[Begin]

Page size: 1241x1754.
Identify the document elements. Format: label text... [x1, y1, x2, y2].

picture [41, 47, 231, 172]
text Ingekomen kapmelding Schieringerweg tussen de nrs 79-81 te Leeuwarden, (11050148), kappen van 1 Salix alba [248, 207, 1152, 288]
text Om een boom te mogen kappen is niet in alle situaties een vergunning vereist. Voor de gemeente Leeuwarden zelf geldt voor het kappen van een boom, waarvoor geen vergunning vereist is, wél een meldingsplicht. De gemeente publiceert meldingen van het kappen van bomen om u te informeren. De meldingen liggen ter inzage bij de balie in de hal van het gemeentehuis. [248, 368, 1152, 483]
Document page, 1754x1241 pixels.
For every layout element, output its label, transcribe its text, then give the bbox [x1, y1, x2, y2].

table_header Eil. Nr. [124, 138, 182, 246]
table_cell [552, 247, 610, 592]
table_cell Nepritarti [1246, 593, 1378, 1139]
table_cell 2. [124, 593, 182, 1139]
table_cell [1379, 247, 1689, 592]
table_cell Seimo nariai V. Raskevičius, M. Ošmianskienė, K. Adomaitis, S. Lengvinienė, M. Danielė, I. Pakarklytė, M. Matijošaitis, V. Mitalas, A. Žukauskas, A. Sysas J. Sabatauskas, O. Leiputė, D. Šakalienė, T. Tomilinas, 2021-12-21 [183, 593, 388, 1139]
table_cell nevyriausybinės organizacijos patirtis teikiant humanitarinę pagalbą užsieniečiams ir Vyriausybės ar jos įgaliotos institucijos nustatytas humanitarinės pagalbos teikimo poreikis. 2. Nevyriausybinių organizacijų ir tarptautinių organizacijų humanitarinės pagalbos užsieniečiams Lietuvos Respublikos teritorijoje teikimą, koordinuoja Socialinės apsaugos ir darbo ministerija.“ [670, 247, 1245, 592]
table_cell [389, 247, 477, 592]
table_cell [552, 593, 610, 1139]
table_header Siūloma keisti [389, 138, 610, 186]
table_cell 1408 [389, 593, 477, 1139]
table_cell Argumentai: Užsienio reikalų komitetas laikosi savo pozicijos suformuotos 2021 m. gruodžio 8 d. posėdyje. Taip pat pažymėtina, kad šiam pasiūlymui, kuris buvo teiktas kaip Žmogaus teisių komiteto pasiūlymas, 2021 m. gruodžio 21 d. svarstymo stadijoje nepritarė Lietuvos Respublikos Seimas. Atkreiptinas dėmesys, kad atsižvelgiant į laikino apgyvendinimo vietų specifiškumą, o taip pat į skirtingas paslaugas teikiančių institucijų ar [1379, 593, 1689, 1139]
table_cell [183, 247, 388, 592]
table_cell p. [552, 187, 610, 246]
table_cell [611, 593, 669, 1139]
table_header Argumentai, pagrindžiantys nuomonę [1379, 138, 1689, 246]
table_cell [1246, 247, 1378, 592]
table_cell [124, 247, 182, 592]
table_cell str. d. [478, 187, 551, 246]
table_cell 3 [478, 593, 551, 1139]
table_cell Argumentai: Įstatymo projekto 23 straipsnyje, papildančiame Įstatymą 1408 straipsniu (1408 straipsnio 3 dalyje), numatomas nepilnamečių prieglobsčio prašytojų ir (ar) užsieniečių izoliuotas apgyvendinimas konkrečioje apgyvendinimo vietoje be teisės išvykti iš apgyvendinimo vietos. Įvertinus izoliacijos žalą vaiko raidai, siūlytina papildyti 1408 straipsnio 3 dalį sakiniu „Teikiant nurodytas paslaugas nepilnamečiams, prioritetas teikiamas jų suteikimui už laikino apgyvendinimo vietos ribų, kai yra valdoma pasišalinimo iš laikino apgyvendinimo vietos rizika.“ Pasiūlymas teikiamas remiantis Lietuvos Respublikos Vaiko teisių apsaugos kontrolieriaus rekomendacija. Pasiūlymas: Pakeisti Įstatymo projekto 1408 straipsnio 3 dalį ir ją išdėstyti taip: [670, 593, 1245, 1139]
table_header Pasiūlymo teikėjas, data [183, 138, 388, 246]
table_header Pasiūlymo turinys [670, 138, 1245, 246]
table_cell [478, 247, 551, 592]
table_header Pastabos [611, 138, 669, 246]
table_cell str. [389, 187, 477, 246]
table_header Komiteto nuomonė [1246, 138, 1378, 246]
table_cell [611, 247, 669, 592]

[End]

Copy out all of the data above, line for line, with no changes.

Page size: 1241x1754.
Identify the document elements. Format: label text... [x1, y1, x2, y2].

picture [41, 47, 231, 172]
text Ingekomen kapmelding Schieringerweg tussen de nrs 79-81 te Leeuwarden, (11050148), kappen van 1 Salix alba [248, 207, 1152, 288]
text Om een boom te mogen kappen is niet in alle situaties een vergunning vereist. Voor de gemeente Leeuwarden zelf geldt voor het kappen van een boom, waarvoor geen vergunning vereist is, wél een meldingsplicht. De gemeente publiceert meldingen van het kappen van bomen om u te informeren. De meldingen liggen ter inzage bij de balie in de hal van het gemeentehuis. [248, 368, 1152, 483]
Document page, 1754x1241 pixels.
For every layout element, output its label, transcribe its text, then give the bbox [x1, y1, x2, y2].

table_header Eil. Nr. [124, 138, 182, 246]
table_cell [552, 247, 610, 592]
table_cell Nepritarti [1246, 593, 1378, 1139]
table_cell 2. [124, 593, 182, 1139]
table_cell [1379, 247, 1689, 592]
table_cell Seimo nariai V. Raskevičius, M. Ošmianskienė, K. Adomaitis, S. Lengvinienė, M. Danielė, I. Pakarklytė, M. Matijošaitis, V. Mitalas, A. Žukauskas, A. Sysas J. Sabatauskas, O. Leiputė, D. Šakalienė, T. Tomilinas, 2021-12-21 [183, 593, 388, 1139]
table_cell nevyriausybinės organizacijos patirtis teikiant humanitarinę pagalbą užsieniečiams ir Vyriausybės ar jos įgaliotos institucijos nustatytas humanitarinės pagalbos teikimo poreikis. 2. Nevyriausybinių organizacijų ir tarptautinių organizacijų humanitarinės pagalbos užsieniečiams Lietuvos Respublikos teritorijoje teikimą, koordinuoja Socialinės apsaugos ir darbo ministerija.“ [670, 247, 1245, 592]
table_cell [389, 247, 477, 592]
table_cell [552, 593, 610, 1139]
table_header Siūloma keisti [389, 138, 610, 186]
table_cell 1408 [389, 593, 477, 1139]
table_cell Argumentai: Užsienio reikalų komitetas laikosi savo pozicijos suformuotos 2021 m. gruodžio 8 d. posėdyje. Taip pat pažymėtina, kad šiam pasiūlymui, kuris buvo teiktas kaip Žmogaus teisių komiteto pasiūlymas, 2021 m. gruodžio 21 d. svarstymo stadijoje nepritarė Lietuvos Respublikos Seimas. Atkreiptinas dėmesys, kad atsižvelgiant į laikino apgyvendinimo vietų specifiškumą, o taip pat į skirtingas paslaugas teikiančių institucijų ar [1379, 593, 1689, 1139]
table_cell [183, 247, 388, 592]
table_cell p. [552, 187, 610, 246]
table_cell [611, 593, 669, 1139]
table_header Argumentai, pagrindžiantys nuomonę [1379, 138, 1689, 246]
table_cell [1246, 247, 1378, 592]
table_cell [124, 247, 182, 592]
table_cell str. d. [478, 187, 551, 246]
table_cell 3 [478, 593, 551, 1139]
table_cell Argumentai: Įstatymo projekto 23 straipsnyje, papildančiame Įstatymą 1408 straipsniu (1408 straipsnio 3 dalyje), numatomas nepilnamečių prieglobsčio prašytojų ir (ar) užsieniečių izoliuotas apgyvendinimas konkrečioje apgyvendinimo vietoje be teisės išvykti iš apgyvendinimo vietos. Įvertinus izoliacijos žalą vaiko raidai, siūlytina papildyti 1408 straipsnio 3 dalį sakiniu „Teikiant nurodytas paslaugas nepilnamečiams, prioritetas teikiamas jų suteikimui už laikino apgyvendinimo vietos ribų, kai yra valdoma pasišalinimo iš laikino apgyvendinimo vietos rizika.“ Pasiūlymas teikiamas remiantis Lietuvos Respublikos Vaiko teisių apsaugos kontrolieriaus rekomendacija. Pasiūlymas: Pakeisti Įstatymo projekto 1408 straipsnio 3 dalį ir ją išdėstyti taip: [670, 593, 1245, 1139]
table_header Pasiūlymo teikėjas, data [183, 138, 388, 246]
table_header Pasiūlymo turinys [670, 138, 1245, 246]
table_cell [478, 247, 551, 592]
table_header Pastabos [611, 138, 669, 246]
table_cell str. [389, 187, 477, 246]
table_header Komiteto nuomonė [1246, 138, 1378, 246]
table_cell [611, 247, 669, 592]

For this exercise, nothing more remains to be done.